The former is reflected in the seemingly inevitable survey that follows a visit to a restaurant, cottage, hospital or theatre. Some of these surveys to which I am invited to respond ask if I am extremely/no adverb/neither-nor/no adverb on the other side/extremely are used for all sorts of purposes – promotion, publicity or plain self-aggrandisement.
The responses, like our opinions, vary from the worthy – hence the enshrined role of critics in mainstream media – to the naff – a list too long even to start scratching a beginning here.
This could be extended to include mystery reviewers. These exist, not just on TripAdvisor, but a whole host of official, semi-official and silly sites that embrace the professional, the informed amateur, even the maddened troll.
It is not usually the point of this blog to review productions. Elements of performances are inevitably going to be mentioned and assessed, but the personal pursuit of collecting productions King Lear has moved somewhat from a hobby to a lifework.

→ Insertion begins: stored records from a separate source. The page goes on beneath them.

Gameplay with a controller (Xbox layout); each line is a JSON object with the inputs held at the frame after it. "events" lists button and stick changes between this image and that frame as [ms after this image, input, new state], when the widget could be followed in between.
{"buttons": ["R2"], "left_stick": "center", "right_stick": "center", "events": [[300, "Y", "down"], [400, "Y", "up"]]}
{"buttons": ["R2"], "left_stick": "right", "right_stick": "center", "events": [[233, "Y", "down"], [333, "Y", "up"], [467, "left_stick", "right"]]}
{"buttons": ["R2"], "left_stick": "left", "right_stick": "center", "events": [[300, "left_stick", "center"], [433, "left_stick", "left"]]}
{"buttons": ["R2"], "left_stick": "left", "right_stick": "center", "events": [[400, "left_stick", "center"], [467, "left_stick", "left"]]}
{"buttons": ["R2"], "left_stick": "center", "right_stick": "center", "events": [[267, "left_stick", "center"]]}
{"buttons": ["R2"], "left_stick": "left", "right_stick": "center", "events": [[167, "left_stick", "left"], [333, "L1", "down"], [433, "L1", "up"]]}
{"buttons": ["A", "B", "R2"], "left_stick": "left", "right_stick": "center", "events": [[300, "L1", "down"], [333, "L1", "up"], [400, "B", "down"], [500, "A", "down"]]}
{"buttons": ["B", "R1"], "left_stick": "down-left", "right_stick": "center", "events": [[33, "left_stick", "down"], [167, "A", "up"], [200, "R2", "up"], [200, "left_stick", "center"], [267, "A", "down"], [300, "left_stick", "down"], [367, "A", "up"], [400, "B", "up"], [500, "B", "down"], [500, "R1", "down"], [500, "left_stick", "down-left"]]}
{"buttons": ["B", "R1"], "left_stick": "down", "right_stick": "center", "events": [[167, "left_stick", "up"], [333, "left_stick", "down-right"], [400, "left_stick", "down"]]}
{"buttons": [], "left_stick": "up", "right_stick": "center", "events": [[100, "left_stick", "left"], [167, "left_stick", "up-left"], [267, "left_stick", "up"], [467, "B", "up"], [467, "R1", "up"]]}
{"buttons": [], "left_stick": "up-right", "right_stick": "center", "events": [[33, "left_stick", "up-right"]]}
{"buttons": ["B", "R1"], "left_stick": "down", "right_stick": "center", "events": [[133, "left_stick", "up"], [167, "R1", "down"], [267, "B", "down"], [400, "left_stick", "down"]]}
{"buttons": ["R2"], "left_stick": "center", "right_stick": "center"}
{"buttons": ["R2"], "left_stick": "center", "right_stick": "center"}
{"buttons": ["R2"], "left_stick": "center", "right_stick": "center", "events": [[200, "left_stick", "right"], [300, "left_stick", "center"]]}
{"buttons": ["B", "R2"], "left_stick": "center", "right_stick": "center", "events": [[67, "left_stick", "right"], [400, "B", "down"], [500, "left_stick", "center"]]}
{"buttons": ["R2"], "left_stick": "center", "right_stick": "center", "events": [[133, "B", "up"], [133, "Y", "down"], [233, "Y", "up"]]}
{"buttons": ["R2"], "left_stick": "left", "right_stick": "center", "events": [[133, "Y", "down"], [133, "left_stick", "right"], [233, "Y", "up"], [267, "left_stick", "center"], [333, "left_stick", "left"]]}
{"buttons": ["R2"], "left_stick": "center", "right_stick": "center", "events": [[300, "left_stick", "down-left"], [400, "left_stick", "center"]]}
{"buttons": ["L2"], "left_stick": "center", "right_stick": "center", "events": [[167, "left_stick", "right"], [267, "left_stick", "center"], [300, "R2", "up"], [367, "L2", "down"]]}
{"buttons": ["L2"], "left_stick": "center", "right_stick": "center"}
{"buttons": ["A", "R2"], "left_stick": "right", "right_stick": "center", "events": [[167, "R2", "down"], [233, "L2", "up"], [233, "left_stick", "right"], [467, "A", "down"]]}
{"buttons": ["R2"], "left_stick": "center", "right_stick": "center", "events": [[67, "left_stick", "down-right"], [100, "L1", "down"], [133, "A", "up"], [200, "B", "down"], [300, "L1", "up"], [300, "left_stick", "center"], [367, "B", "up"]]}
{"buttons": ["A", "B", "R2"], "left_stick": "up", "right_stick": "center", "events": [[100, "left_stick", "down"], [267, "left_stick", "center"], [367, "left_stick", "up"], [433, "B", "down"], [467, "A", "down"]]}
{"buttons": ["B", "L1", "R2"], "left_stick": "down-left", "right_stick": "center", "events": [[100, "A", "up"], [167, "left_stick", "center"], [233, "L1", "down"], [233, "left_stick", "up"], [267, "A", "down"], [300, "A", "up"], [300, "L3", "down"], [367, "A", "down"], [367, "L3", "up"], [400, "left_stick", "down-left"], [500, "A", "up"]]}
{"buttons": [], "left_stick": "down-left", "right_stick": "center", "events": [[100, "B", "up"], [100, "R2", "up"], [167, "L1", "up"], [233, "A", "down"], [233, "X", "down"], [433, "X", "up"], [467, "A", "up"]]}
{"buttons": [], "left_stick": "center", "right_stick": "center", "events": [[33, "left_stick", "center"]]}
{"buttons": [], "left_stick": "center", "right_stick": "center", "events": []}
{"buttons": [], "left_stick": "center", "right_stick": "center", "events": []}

I was delighted to have been advised by a member of the Box Office staff at Chichester Festival Theatre to keep an eye out on their website after I failed to get a ticket to a production of the play, with Sir Ian McKellen as the abdicating monarch.
I did as instructed and so found myself picking up the single available seat on a Friday night in the front row of the near 300 seat theatre, just by one of the entrances. It was visceral, wet and wonderful. Sometimes all at once.
At the football I sit behind a couple of Daves whose hobby is groundhopping. For the uninitiated this involves going to football grounds with a crowd, for a game or even when they are empty. Sounds mad? Google it.
But theatregoing could likewise be seen as odd as groundhopping. I know of people who time their annual holidays so they can travel round the world to see productions of the The Ring Cycle. They feel no shame about it. Why should they?
It is personal, playful, maybe even potty. After all, I flew to Australia to see Geoffrey Rush in King Lear in my native Sydney for my sixtieth birthday. I asked nobody asked what they thought of that.
But Chichester did send me a survey, which I duly answered. There was, however, one query that drew me up short. It was question 3, which went ‘Thinking about King Lear please rate the following aspects of your visit (please tick one box for each statement)’. It canvassed my opinion about various aspects of the show, including what I thought of ‘the writing/quality of the script’.
I have spent some years seeking to understand and unravel my relationship with this masterpiece. Though not all would agree that, as Ian McDiarmid said when he performed in a radio version for BBC’s Radio Three, ‘Many people talk about it as the greatest play yet written’. The Guardian critic, Michael Billington, nearly always expresses reservations about it, as he did in his review of McKellen’s second thrust at the part. ‘I still find much of the play puzzling: there seems no logical reason why everyone should converge on Gloucester’s castle, or why Edgar should not reveal his identity to his father.'
I assume Billington was not sent a survey. The Chichester-generated questionnaire is obviously meant to canvass reaction to all plays, old and new, with a few changes to the lead-in to questions. Still, I could not resist saying how much I appreciated the opportunity to express my opinion on Shakespeare’s writing to see if it was Excellent/Good/Neither good nor poor/Poor/Very Poor.
I could rate my experience of Evensong in the cathedral, my meal in the bistro, the hotel I stayed in, my fry up in the only workers’ café in town, even my train trips on Southern trains.
But who cares? My opinion will hardly mar my fortunes.